[WORK TASK]: Only the lines from the beginning of the data below through the line containing "Document page, 1500x844 pixels." belong in the response, each copied exactly.

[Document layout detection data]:
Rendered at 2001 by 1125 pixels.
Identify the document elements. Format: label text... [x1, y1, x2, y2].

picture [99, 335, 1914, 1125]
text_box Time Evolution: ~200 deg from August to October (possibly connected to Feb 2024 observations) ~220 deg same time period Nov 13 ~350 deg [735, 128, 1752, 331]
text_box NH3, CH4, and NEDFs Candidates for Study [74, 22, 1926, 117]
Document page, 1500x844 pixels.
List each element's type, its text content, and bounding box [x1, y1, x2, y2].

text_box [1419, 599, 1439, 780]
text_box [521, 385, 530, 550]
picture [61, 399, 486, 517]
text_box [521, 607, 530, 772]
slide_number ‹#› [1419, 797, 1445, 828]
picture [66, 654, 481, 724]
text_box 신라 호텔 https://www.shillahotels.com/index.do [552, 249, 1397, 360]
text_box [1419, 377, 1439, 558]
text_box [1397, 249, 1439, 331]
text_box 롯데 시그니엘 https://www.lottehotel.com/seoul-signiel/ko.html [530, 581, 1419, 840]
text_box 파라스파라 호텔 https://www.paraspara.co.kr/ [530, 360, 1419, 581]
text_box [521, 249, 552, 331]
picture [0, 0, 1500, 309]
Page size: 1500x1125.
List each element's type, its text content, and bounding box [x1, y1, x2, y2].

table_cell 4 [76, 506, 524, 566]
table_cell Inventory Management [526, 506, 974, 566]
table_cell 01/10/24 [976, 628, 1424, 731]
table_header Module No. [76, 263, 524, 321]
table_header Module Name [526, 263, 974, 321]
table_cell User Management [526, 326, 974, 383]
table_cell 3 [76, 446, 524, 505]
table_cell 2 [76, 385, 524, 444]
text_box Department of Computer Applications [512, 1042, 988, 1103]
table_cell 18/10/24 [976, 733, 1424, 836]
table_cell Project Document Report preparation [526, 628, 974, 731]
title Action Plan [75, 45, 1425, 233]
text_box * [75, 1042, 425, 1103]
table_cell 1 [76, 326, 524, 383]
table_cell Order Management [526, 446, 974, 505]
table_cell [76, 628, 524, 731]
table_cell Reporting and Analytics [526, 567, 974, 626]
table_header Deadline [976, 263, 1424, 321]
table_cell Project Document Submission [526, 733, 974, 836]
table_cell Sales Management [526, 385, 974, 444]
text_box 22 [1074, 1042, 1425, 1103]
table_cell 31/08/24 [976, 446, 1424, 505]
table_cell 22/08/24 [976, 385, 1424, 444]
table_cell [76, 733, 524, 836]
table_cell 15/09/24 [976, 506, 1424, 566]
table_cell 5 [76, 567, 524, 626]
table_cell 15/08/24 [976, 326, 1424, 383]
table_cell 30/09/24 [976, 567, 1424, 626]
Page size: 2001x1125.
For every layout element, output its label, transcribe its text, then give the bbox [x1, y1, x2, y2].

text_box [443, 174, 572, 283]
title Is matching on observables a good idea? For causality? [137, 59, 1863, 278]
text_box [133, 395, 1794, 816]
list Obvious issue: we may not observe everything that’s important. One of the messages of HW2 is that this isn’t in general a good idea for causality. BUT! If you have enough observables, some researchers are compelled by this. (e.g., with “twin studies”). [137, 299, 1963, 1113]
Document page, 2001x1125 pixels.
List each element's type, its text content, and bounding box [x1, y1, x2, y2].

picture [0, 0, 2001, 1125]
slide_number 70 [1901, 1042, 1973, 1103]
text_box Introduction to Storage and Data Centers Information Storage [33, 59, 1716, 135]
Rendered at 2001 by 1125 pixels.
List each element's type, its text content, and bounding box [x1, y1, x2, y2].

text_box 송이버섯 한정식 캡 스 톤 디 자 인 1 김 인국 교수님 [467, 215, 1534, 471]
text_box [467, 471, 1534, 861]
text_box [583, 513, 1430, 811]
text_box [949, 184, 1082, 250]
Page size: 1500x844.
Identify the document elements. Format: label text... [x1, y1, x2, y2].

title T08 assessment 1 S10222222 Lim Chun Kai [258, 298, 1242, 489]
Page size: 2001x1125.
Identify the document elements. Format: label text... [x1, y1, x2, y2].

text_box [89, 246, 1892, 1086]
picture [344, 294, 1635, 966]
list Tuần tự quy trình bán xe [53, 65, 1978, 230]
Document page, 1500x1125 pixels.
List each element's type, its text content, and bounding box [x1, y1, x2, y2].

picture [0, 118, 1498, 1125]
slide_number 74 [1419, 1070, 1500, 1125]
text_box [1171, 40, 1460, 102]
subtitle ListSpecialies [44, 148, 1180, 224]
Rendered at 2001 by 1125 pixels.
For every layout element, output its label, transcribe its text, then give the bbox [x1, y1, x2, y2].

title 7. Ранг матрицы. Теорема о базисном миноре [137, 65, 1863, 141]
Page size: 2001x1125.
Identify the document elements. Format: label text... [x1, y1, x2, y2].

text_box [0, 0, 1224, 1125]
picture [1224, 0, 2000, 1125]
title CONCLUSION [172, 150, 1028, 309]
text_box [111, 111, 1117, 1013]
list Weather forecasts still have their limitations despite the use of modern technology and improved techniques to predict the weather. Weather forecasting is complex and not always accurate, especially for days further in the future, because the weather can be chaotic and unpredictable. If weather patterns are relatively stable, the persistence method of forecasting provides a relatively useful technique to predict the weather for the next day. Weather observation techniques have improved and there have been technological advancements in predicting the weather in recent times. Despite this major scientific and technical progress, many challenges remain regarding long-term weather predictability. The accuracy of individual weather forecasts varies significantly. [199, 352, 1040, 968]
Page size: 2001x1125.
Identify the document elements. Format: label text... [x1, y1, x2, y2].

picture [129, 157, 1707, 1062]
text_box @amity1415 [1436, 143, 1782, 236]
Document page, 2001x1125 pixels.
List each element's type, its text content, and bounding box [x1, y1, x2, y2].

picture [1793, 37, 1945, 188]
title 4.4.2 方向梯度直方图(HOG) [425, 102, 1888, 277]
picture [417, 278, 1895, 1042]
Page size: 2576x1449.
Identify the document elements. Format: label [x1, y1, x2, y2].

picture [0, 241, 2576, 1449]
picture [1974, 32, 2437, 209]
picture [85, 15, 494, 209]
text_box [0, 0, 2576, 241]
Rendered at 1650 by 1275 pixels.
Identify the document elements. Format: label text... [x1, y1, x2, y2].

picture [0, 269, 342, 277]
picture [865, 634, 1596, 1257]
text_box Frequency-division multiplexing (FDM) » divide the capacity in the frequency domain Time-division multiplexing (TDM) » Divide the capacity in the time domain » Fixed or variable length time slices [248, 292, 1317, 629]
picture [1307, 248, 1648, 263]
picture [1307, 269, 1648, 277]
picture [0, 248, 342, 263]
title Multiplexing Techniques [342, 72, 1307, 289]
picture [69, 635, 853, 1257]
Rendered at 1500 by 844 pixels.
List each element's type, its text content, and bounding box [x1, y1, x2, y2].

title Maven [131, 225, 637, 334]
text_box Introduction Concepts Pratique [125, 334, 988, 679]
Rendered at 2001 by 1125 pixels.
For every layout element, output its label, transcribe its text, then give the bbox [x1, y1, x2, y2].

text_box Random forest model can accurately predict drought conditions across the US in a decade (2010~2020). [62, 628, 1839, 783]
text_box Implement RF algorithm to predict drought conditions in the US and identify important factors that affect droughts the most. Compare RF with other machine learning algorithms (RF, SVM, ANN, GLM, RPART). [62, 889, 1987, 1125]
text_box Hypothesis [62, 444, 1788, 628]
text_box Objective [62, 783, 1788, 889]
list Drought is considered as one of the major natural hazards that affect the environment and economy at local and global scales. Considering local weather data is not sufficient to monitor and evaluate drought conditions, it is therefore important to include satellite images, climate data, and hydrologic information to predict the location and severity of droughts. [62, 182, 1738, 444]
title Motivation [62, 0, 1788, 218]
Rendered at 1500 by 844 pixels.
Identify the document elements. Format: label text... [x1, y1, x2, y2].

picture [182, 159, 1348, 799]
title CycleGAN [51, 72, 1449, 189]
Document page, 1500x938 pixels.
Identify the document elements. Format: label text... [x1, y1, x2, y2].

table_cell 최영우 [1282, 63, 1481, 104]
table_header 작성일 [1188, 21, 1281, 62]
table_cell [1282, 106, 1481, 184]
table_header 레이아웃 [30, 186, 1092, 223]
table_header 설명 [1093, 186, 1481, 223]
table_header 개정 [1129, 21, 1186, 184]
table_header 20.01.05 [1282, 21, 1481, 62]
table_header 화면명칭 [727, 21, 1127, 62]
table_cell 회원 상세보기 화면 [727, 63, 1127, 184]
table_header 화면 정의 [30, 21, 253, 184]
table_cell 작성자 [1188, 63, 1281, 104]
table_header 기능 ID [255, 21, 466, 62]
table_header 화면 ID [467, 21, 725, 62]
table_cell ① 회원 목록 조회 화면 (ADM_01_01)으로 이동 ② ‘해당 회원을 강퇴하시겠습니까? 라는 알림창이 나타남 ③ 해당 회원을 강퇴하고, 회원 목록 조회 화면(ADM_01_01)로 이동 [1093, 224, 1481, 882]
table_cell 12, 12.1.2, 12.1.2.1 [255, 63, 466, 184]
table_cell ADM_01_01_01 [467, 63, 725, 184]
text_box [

[ANSWER BOX]:
Rendered at 2001 by 1125 pixels.
Identify the document elements. Format: label text... [x1, y1, x2, y2].

picture [99, 335, 1914, 1125]
text_box Time Evolution: ~200 deg from August to October (possibly connected to Feb 2024 observations) ~220 deg same time period Nov 13 ~350 deg [735, 128, 1752, 331]
text_box NH3, CH4, and NEDFs Candidates for Study [74, 22, 1926, 117]
Document page, 1500x844 pixels.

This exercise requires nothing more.